Vagueámos por entre as filas de videiras. O Didier contou que permitia que as ervas e as flores silvestres crescessem.
– Para as videiras, a competição é saudável. Elas gostam do stresse. Lavro a terra no outono. Desse modo não prejudico os rebentos. E as raízes entranham-se profundamente no subsolo.
Quatro vacas brancas pastavam num campo do outro lado da vala que circundava o vinhedo. – Estas são as minhas loiras d’Aquitaine – disse Didier. – Por vezes, pastam aqui, entre as videiras. Comem os trevos e as ervas daninhas. E aproveito o estrume delas.
Deu uma olhadela ao relógio.
–É hora de almoçar.
– Tenho de ir – disse eu.
– Não podes pedalar todo o caminho de volta até Le Rossignol sem almoçar – disse Didier. – Prepararei qualquer coisa.
Guiou-me às traseiras da casa, onde as janelas abertas revelavam uma ampla cozinha.
– Senta-te, se fazes o favor.
Puxou uma cadeira de uma longa mesa de pinho sobre a qual repousavam os restos do pequeno-almoço: um croissant comido pela metade, uma mancha de doce num prato, uma faca barrada com manteiga, uma grande chávena sem pires.
Didier encontrava-se completamente descontraído. Removeu os pratos da mesa e empilhou-os no lava-loiças. Tirou uma garrafa de vinho branco do frigorífico e serviu-nos um copo. Através das janelas, o sol inundava a cozinha e aquecia as minhas faces. Também relaxei.
Didier declinou a minha oferta de ajuda. Pôs a mesa com pratos, facas, garfos, guardanapos. Abriu uma lata e deitou o conteúdo numa travessa rasa. Introduziu a taça no microndas. Portanto, também os franceses se serviam de enlatados...Tal pensamento fez-me sorrir. Didier retirou um pacote de salmão fumado do frigorífico, dividiu-o ao meio e barrou com manteiga duas fatias de pão escuro.
– Vês? O almoço é fácil.
O microndas ronronava enquanto comíamos o salmão fumado. O cronómetro tilintou. Didier retirou a travessa.
– Lampreias – anunciou. – Do Garona. Com molho de vinho tinto.
– Um dos reis ingleses morreu de uma indigestão de lampreias – disse eu. – Mas eu não sabia o que eram precisamente.
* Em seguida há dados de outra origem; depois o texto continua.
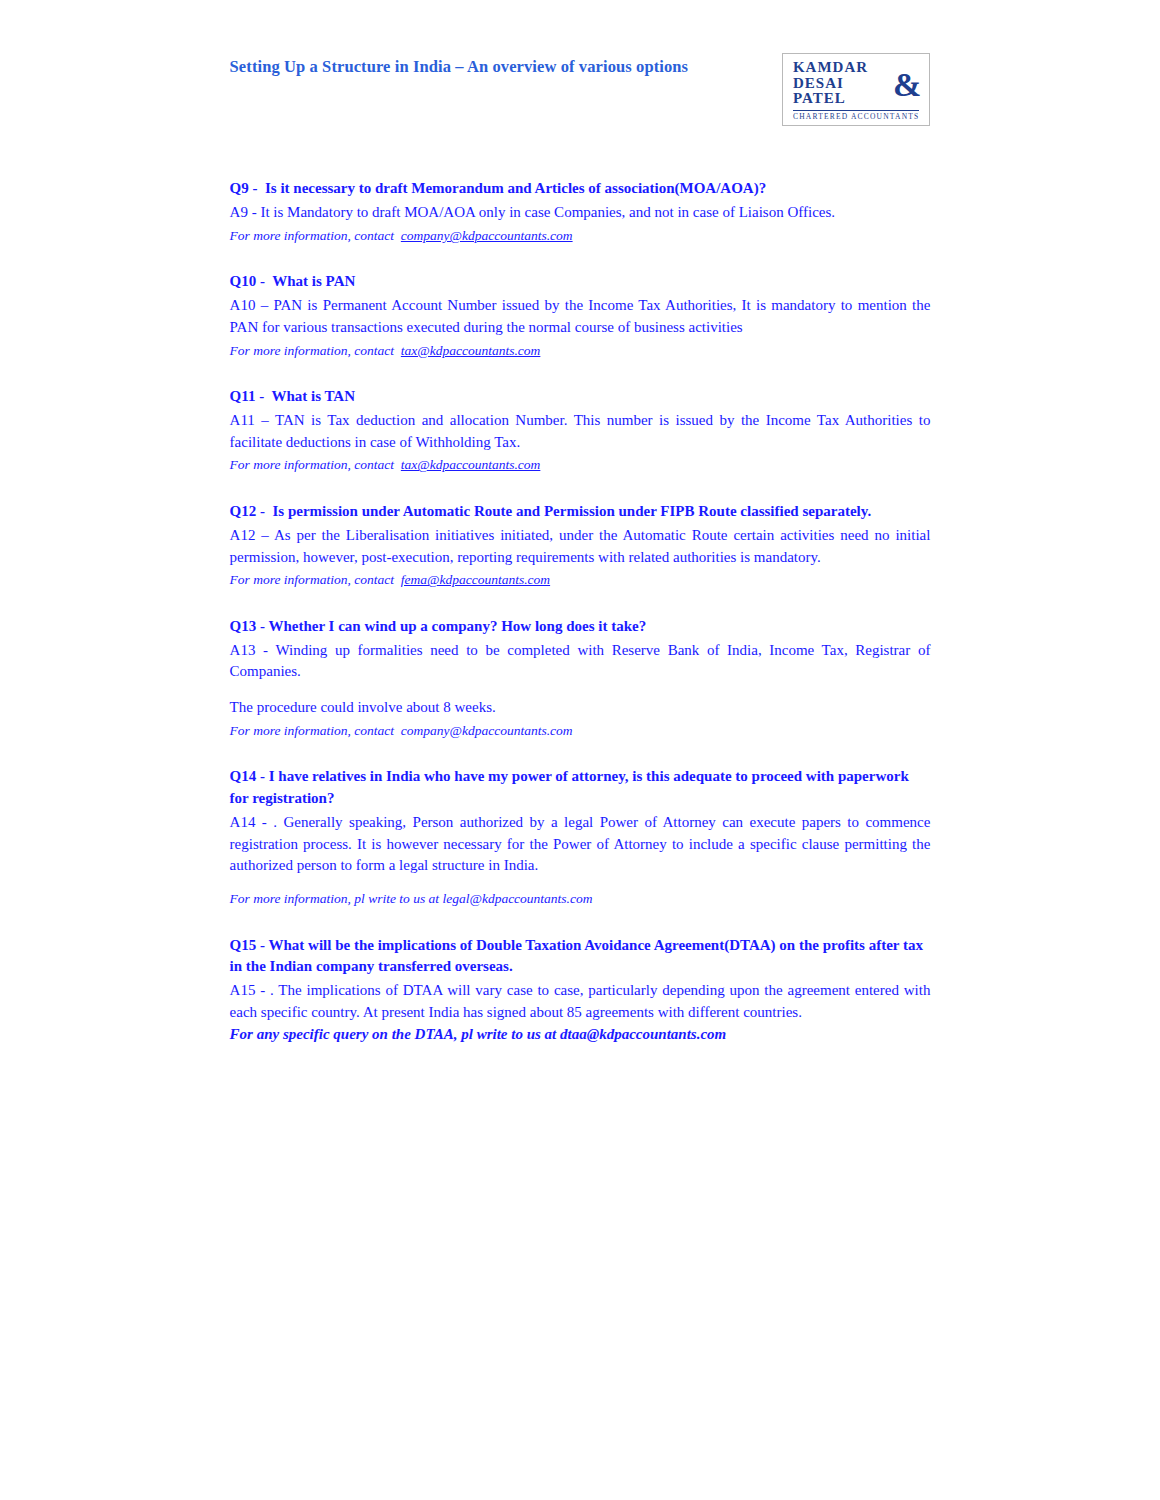Setting Up a Structure in India – An overview of various options
KAMDAR
DESAI
PATEL
&
CHARTERED ACCOUNTANTS
Q9 - Is it necessary to draft Memorandum and Articles of association(MOA/AOA)?
A9 - It is Mandatory to draft MOA/AOA only in case Companies, and not in case of Liaison Offices.
For more information, contact company@kdpaccountants.com
Q10 - What is PAN
A10 – PAN is Permanent Account Number issued by the Income Tax Authorities, It is mandatory to mention the PAN for various transactions executed during the normal course of business activities
For more information, contact tax@kdpaccountants.com
Q11 - What is TAN
A11 – TAN is Tax deduction and allocation Number. This number is issued by the Income Tax Authorities to facilitate deductions in case of Withholding Tax.
For more information, contact tax@kdpaccountants.com
Q12 - Is permission under Automatic Route and Permission under FIPB Route classified separately.
A12 – As per the Liberalisation initiatives initiated, under the Automatic Route certain activities need no initial permission, however, post-execution, reporting requirements with related authorities is mandatory.
For more information, contact fema@kdpaccountants.com
Q13 - Whether I can wind up a company? How long does it take?
A13 - Winding up formalities need to be completed with Reserve Bank of India, Income Tax, Registrar of Companies.
The procedure could involve about 8 weeks.
For more information, contact company@kdpaccountants.com
Q14 - I have relatives in India who have my power of attorney, is this adequate to proceed with paperwork for registration?
A14 - . Generally speaking, Person authorized by a legal Power of Attorney can execute papers to commence registration process. It is however necessary for the Power of Attorney to include a specific clause permitting the authorized person to form a legal structure in India.
For more information, pl write to us at legal@kdpaccountants.com
Q15 - What will be the implications of Double Taxation Avoidance Agreement(DTAA) on the profits after tax in the Indian company transferred overseas.
A15 - . The implications of DTAA will vary case to case, particularly depending upon the agreement entered with each specific country. At present India has signed about 85 agreements with different countries.
For any specific query on the DTAA, pl write to us at dtaa@kdpaccountants.com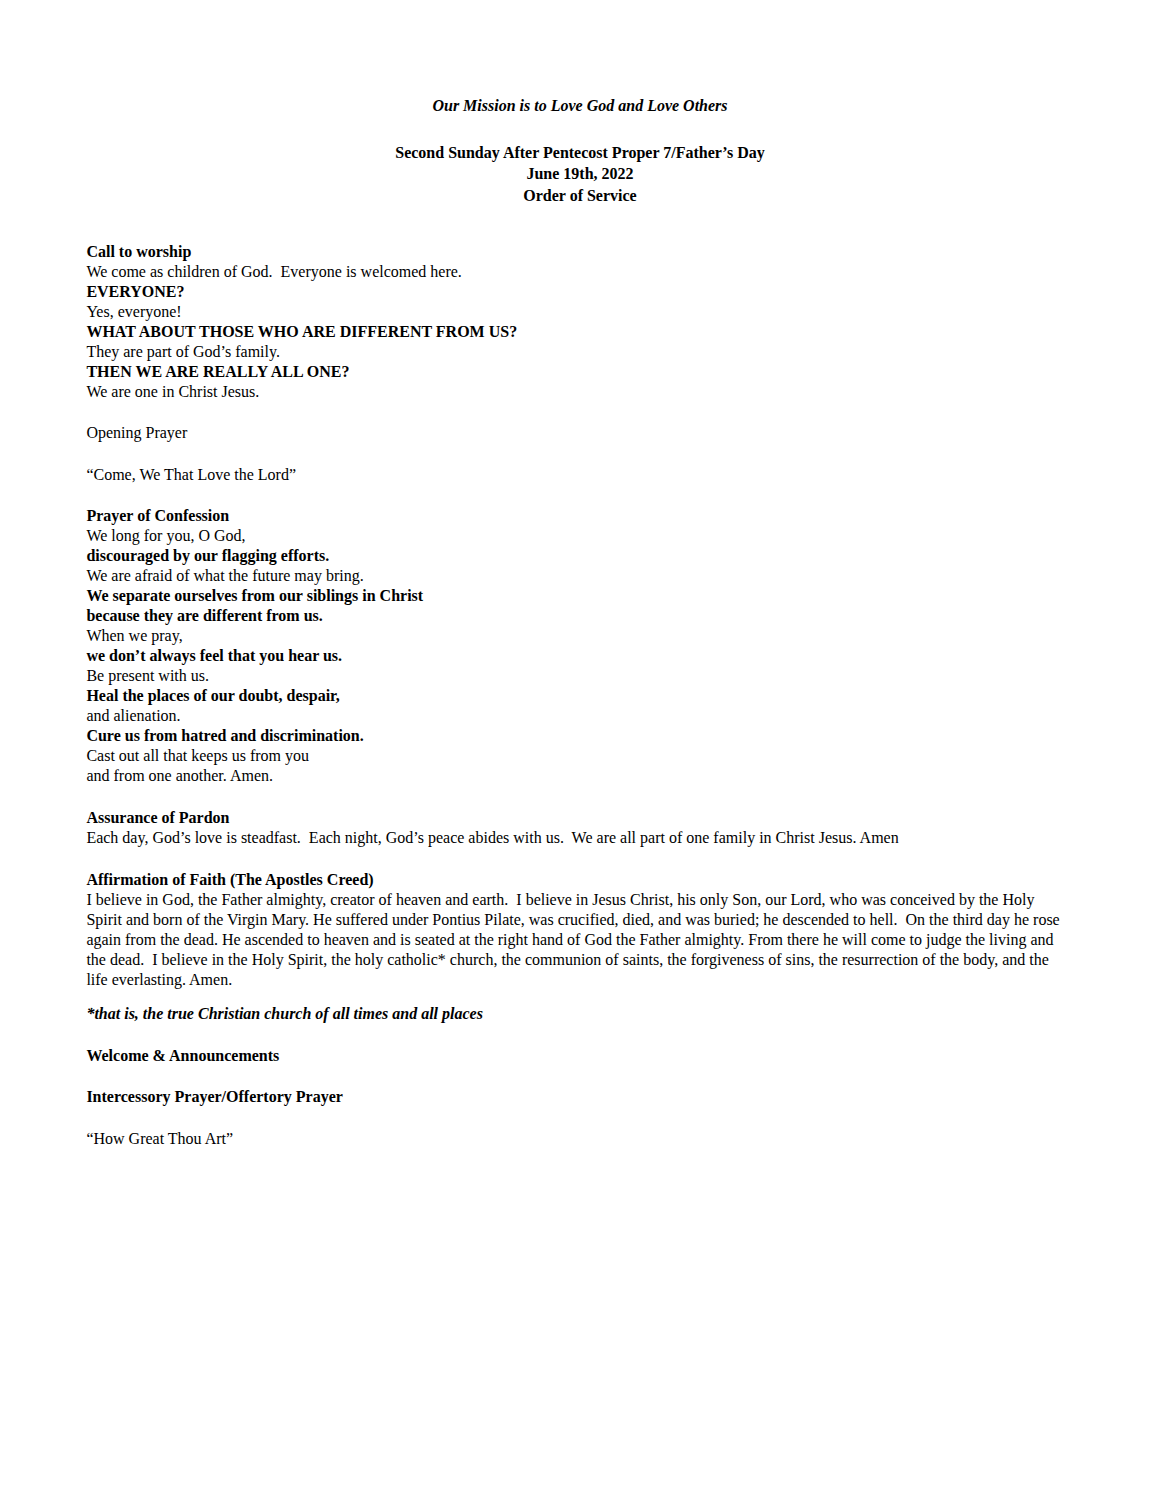Our Mission is to Love God and Love Others
Second Sunday After Pentecost Proper 7/Father’s Day
June 19th, 2022
Order of Service
Call to worship
We come as children of God. Everyone is welcomed here.
EVERYONE?
Yes, everyone!
WHAT ABOUT THOSE WHO ARE DIFFERENT FROM US?
They are part of God’s family.
THEN WE ARE REALLY ALL ONE?
We are one in Christ Jesus.
Opening Prayer
“Come, We That Love the Lord”
Prayer of Confession
We long for you, O God,
discouraged by our flagging efforts.
We are afraid of what the future may bring.
We separate ourselves from our siblings in Christ
because they are different from us.
When we pray,
we don’t always feel that you hear us.
Be present with us.
Heal the places of our doubt, despair,
and alienation.
Cure us from hatred and discrimination.
Cast out all that keeps us from you
and from one another. Amen.
Assurance of Pardon
Each day, God’s love is steadfast. Each night, God’s peace abides with us. We are all part of one family in Christ Jesus. Amen
Affirmation of Faith (The Apostles Creed)
I believe in God, the Father almighty, creator of heaven and earth. I believe in Jesus Christ, his only Son, our Lord, who was conceived by the Holy Spirit and born of the Virgin Mary. He suffered under Pontius Pilate, was crucified, died, and was buried; he descended to hell. On the third day he rose again from the dead. He ascended to heaven and is seated at the right hand of God the Father almighty. From there he will come to judge the living and the dead. I believe in the Holy Spirit, the holy catholic* church, the communion of saints, the forgiveness of sins, the resurrection of the body, and the life everlasting. Amen.
*that is, the true Christian church of all times and all places
Welcome & Announcements
Intercessory Prayer/Offertory Prayer
“How Great Thou Art”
– São como as enguias. – Didier pousou a travessa na mesa e serviu uma porção em cada prato. – Bon appétit.
Dei uma garfada.
– Delicioso.
– Ela alterou a receita desde a última vez. Acho que agora tem mais alho.
Fitei-o de olhos arregalados.
– Sabes quem cozinhou isto?
– Claro. A minha mãe. Na última visita que me fez. Examinei a cara dele. Falava sério.
– Mas estava numa lata... – observei.
– Cozinhou-a cá, na cozinha. Depois levámos o tacho para a farmácia em Astignac. Monsieur Martin tem uma máquina. Sela as latas perfeitamente. Tenho um guarda-loiças repleto delas.
– Lampreias enlatadas?
Ele confirmou.
–E confit de pato enlatado, bife à bourguignonne e coelho estufado. Por sorte, a minha mãe gosta de cozinhar. Não tenho uma esposa que cozinhe para mim.
– Algumas esposas fazem mais do que cozinhar – disse eu.
– Espero que sim – disse ele, com um sorriso que me fez corar. Curvei a cabeça para o prato.
– Duvido de que conseguisse cozinhar isto. – Então, para o caso de ele pensar que me estava a candidatar ao papel de esposa, acrescentei rapidamente: – Adoraria ser rica o bastante para ter uma cozinheira.
– Então tens de casar com Monsieur Lancaster – disse Didier. Levantei a cabeça, admirada.
–O Hugo não é rico – disse eu. – Não é rico a valer.
– Bem, rico o suficiente para comprar Le Rossignol a pronto pagamento – disse Didier. Ele estudou a minha cara. – Não te deverias surpreender. Por estas bandas nada permanece em segredo por muito tempo.
Não estava espantada por toda a gente parecer estar a par dos negócios do Hugo. Estava constrangida por saberem mais do que eu.